Hospitais Recebem Cada Vez Mais Crianças em "Risco Social"

O número de crianças em situação "de risco social" - o que inclui maus-tratos, rejeição familiar, carência económica e encaminhamento para adopção - que dão entrada nos principais serviços de Pediatria do país aumentou entre 10 a 20 por cento em três anos, assinala um inquérito levado a cabo pela Comissão Nacional da Saúde da Criança e do Adolescente e hoje divulgado pelo Público.

A presidente da comissão, a pediatra Maria do Céu Machado, disse àquele diário que o aumento de "casos sociais" atravessa todos os serviços contactados. No questionário era perguntado se, entre 2000 e 2003, o número de crianças "em que foi pedida a avaliação social" tinha aumentado e a resposta foi positiva, sendo que a maior parte dos serviços indicou aumentos entre 10 e 20 por cento, refere.

Ou seja, nestas situações um determinado profissional de saúde (ou outro) referenciou aos serviços sociais do hospital casos em que se considera que a criança está "em risco social", que podem ir desde maus-tratos a subnutrição, passando por situações em que a medicação, por exemplo numa criança diabética, não está a ser devidamente administrada, por negligência dos pais ou por carências económicas.
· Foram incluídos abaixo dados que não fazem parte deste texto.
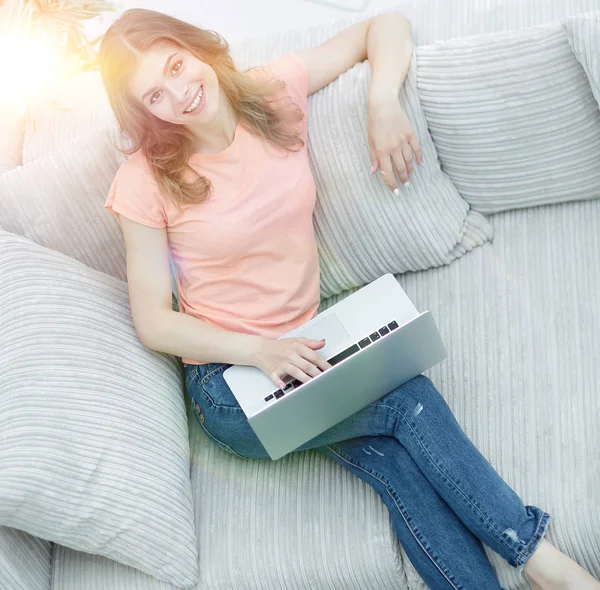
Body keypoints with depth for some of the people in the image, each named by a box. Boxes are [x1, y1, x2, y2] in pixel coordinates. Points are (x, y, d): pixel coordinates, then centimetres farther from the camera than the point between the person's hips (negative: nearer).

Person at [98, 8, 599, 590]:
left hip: (304, 343, 4)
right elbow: (153, 324, -8)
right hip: (227, 378, -3)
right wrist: (257, 350, -23)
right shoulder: (146, 182, -10)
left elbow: (385, 24, 8)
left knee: (395, 457, -25)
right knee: (407, 395, -24)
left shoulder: (275, 90, -2)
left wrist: (383, 102, -12)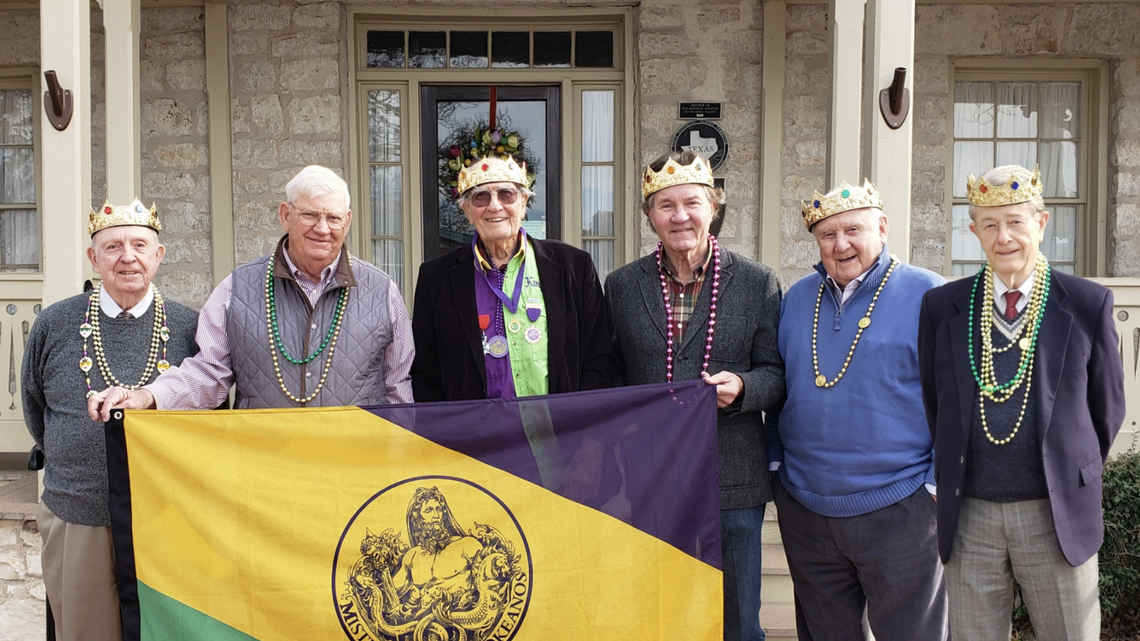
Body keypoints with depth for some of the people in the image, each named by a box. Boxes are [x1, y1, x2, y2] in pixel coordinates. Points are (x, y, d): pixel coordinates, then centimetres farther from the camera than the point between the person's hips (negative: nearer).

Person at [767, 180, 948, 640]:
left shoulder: (928, 296, -7)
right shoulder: (797, 299, 7)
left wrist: (939, 483, -9)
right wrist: (775, 464, 12)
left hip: (897, 511, -4)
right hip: (805, 511, 5)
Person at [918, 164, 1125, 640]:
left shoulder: (1088, 303, -1)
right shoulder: (941, 306, 2)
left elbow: (1107, 406, 8)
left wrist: (1073, 480, 13)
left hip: (1056, 518, -1)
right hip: (969, 516, 1)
A responsável considera que o único caso em que não houve aumento, a Maternidade de Alfredo da Costa, é atípico. Aqui, o acompanhamento social começa logo nas consultas de gravidez de alto risco, o que faz com que a criança não seja referenciada quando nasce, porque já há um acompanhamento social da família.

Pelo menos metade das crianças em risco social tem menos de dois anos de idade. Maria do Céu Machado acredita que este é "o grupo mais visível", por ser nesta faixa etária que há maior número de idas às urgências e internamentos, porque existem problemas de saúde frequentes, como é o caso das infecções respiratórias.

A principal fatia destes "casos sociais" - entre 20 e 30 por cento - trata-se de casos de maus-tratos, o que inclui situações de violência física, abuso sexual e negligência. O problema não é um exclusivo das zonas urbanas e suburbanas: nalguns casos "do Portugal interior", caso do hospital de Vila Real, chegam aos 53 por cento. Mas os números de crianças em risco são bastante inferiores nestas instituições mais pequenas (ao todo foram 58 em 2003) do que, por exemplo, os 400 a 500 casos que são assinalados por ano no hospital de Amadora-Sintra.

A carência económica é a segunda situação mais referenciada aos serviços sociais dos hospitais, logo seguida da rejeição familiar, que incluiu casos de acompanhamento para adopção.

Na opinião da responsável, tanto o aumento dos casos em risco social num todo, como a situação da subida dos maus-tratos em particular são atribuíveis a factores como a subida do desemprego, da imigração, da pobreza, mas também à maior visibilidade do fenómeno dos maus-tratos que faz com que todos os profissionais estejam mais atentos a sinais de alerta.

E não são só os profissionais de saúde que sinalizam casos. Por vezes, é a própria família alargada que contacta por sua iniciativa os serviços sociais dos hospitais que, por norma, referenciam casos de eventuais maus-tratos às comissões de protecção de crianças e jovens em risco.

Quando o hospital considera que há risco de vida, os processos são remetidos para os tribunais com um relatório médico a fundamentar os motivos do risco. "As comissões resolvem imensos casos, mas têm um problema: precisam do consentimento da família para fazer a avaliação da criança. Não têm a força nem a autoridade dos tribunais", sublinha Maria do Céu Machado.

Quando isto acontece, o tribunal dá ordem ao hospital para que a criança não tenha alta clínica. Até que o tribunal faça esta avaliação, para analisar se a criança deve voltar à família ou ser dela afastada, "decorre um processo que pode levar meses".

Responderam ao questionário nove das 12 instituições contactadas: a Maternidade de Alfredo da Costa, os hospitais da Estefânia, ambos em Lisboa, o Amadora-Sintra, o Garcia de Orta (Almada), assim como os hospitais de Vila Real, de São João (Porto), de Leiria, de Évora e o Pediátrico de Coimbra. "Os casos que chegam aos hospitais são uma fatia do que acontece globalmente no país", remata a responsável.